--- START ---
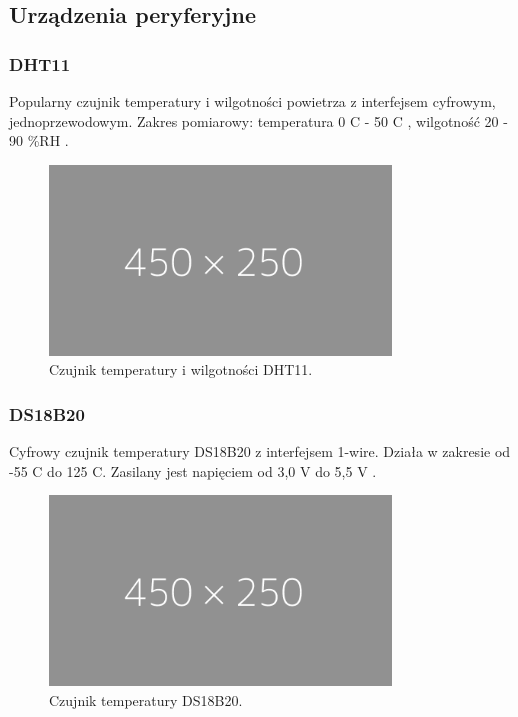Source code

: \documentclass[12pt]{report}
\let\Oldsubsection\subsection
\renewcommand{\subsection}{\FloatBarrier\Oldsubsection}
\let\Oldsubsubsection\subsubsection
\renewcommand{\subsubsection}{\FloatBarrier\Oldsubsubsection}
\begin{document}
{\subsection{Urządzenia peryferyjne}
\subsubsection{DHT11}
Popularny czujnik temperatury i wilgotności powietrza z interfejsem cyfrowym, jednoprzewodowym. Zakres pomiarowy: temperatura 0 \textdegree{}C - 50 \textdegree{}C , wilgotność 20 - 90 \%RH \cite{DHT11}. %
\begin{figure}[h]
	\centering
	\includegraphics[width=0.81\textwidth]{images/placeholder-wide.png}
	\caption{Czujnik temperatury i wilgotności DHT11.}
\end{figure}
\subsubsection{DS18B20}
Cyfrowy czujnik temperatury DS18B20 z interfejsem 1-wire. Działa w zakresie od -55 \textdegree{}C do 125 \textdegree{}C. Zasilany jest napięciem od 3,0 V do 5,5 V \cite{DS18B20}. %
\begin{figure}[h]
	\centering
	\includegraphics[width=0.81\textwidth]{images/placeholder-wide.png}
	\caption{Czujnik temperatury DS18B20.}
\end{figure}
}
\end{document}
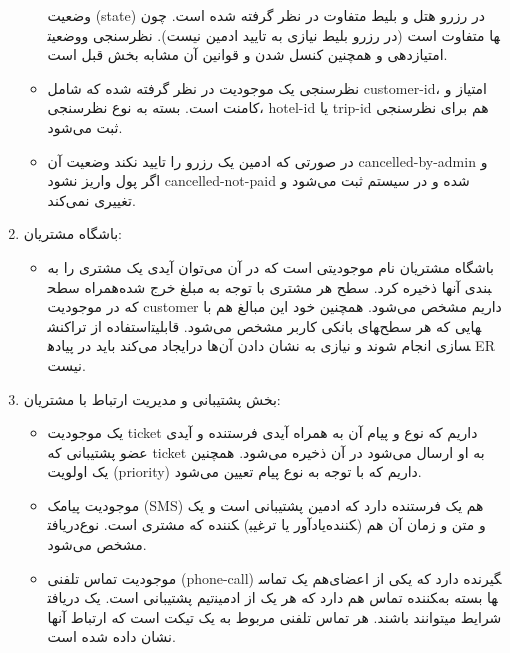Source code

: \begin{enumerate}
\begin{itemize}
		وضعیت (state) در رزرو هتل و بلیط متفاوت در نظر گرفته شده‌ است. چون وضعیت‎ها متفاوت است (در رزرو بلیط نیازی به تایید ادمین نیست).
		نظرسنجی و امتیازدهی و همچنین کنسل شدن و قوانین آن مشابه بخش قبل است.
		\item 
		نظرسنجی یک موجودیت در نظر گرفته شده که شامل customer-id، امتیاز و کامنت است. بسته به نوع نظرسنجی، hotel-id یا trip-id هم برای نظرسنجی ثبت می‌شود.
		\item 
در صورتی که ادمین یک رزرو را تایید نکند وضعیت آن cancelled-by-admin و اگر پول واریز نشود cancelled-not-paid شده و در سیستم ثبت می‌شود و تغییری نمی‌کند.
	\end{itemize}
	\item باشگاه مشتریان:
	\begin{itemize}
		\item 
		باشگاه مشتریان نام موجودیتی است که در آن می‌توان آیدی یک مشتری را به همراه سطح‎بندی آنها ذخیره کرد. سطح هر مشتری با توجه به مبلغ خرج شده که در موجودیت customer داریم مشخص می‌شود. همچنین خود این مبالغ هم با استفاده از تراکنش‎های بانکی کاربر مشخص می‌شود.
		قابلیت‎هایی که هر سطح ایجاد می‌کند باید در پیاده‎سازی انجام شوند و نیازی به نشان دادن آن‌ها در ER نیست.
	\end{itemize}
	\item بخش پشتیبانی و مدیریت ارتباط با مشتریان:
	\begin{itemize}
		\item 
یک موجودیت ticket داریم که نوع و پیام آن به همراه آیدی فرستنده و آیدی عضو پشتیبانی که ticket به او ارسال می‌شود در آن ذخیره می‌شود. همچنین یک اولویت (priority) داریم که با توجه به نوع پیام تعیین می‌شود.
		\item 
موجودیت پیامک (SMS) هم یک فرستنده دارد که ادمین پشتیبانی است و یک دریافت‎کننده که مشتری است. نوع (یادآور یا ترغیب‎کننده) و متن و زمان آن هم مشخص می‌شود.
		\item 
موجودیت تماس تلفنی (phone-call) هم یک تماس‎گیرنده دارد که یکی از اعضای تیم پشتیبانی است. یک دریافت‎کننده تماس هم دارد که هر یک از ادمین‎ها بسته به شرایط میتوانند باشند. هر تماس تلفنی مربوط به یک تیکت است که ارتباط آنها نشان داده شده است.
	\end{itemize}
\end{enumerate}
--- END ---
--- START ---
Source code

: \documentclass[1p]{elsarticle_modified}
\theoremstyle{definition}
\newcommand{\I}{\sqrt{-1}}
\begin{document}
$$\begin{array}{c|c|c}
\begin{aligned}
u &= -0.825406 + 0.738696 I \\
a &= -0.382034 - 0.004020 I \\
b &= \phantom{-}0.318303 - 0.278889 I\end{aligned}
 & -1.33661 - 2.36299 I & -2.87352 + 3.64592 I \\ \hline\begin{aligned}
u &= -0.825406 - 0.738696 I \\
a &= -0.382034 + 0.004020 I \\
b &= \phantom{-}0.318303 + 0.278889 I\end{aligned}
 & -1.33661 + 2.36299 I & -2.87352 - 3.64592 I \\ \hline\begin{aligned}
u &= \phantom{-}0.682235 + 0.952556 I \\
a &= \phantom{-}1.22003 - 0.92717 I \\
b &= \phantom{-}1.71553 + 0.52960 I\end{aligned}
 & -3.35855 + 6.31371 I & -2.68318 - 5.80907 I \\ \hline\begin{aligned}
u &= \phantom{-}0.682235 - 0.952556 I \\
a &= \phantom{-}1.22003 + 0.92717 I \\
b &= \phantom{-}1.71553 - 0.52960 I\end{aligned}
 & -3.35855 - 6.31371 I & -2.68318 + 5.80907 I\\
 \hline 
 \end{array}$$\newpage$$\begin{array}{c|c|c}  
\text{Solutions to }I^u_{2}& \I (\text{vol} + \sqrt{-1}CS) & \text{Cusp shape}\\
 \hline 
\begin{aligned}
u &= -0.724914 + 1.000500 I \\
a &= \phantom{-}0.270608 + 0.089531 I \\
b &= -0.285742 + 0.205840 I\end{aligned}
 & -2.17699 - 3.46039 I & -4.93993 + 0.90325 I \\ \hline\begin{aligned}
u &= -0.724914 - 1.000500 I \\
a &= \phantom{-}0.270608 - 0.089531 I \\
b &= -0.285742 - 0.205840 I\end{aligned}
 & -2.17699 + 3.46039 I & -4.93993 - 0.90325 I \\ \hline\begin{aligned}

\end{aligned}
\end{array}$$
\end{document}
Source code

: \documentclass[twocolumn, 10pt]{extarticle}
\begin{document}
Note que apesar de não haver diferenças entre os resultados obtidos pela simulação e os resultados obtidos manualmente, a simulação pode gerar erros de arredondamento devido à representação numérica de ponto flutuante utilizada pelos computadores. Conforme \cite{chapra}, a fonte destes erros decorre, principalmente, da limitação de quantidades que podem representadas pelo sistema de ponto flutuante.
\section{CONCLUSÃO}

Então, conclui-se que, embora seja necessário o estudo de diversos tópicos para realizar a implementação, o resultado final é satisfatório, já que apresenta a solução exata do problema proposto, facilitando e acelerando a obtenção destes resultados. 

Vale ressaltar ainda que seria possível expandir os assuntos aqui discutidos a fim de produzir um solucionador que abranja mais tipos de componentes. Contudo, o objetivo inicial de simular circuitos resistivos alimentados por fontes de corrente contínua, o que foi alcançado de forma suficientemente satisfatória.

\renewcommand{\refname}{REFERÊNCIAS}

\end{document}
--- END ---
● Task
Once you have checked every line of the material above, return the ones that hold the string "phantom".

● Solution to this problem
b &= \phantom{-}0.318303 - 0.278889 I\end{aligned}
b &= \phantom{-}0.318303 + 0.278889 I\end{aligned}
u &= \phantom{-}0.682235 + 0.952556 I \\
a &= \phantom{-}1.22003 - 0.92717 I \\
b &= \phantom{-}1.71553 + 0.52960 I\end{aligned}
u &= \phantom{-}0.682235 - 0.952556 I \\
a &= \phantom{-}1.22003 + 0.92717 I \\
b &= \phantom{-}1.71553 - 0.52960 I\end{aligned}
a &= \phantom{-}0.270608 + 0.089531 I \\
a &= \phantom{-}0.270608 - 0.089531 I \\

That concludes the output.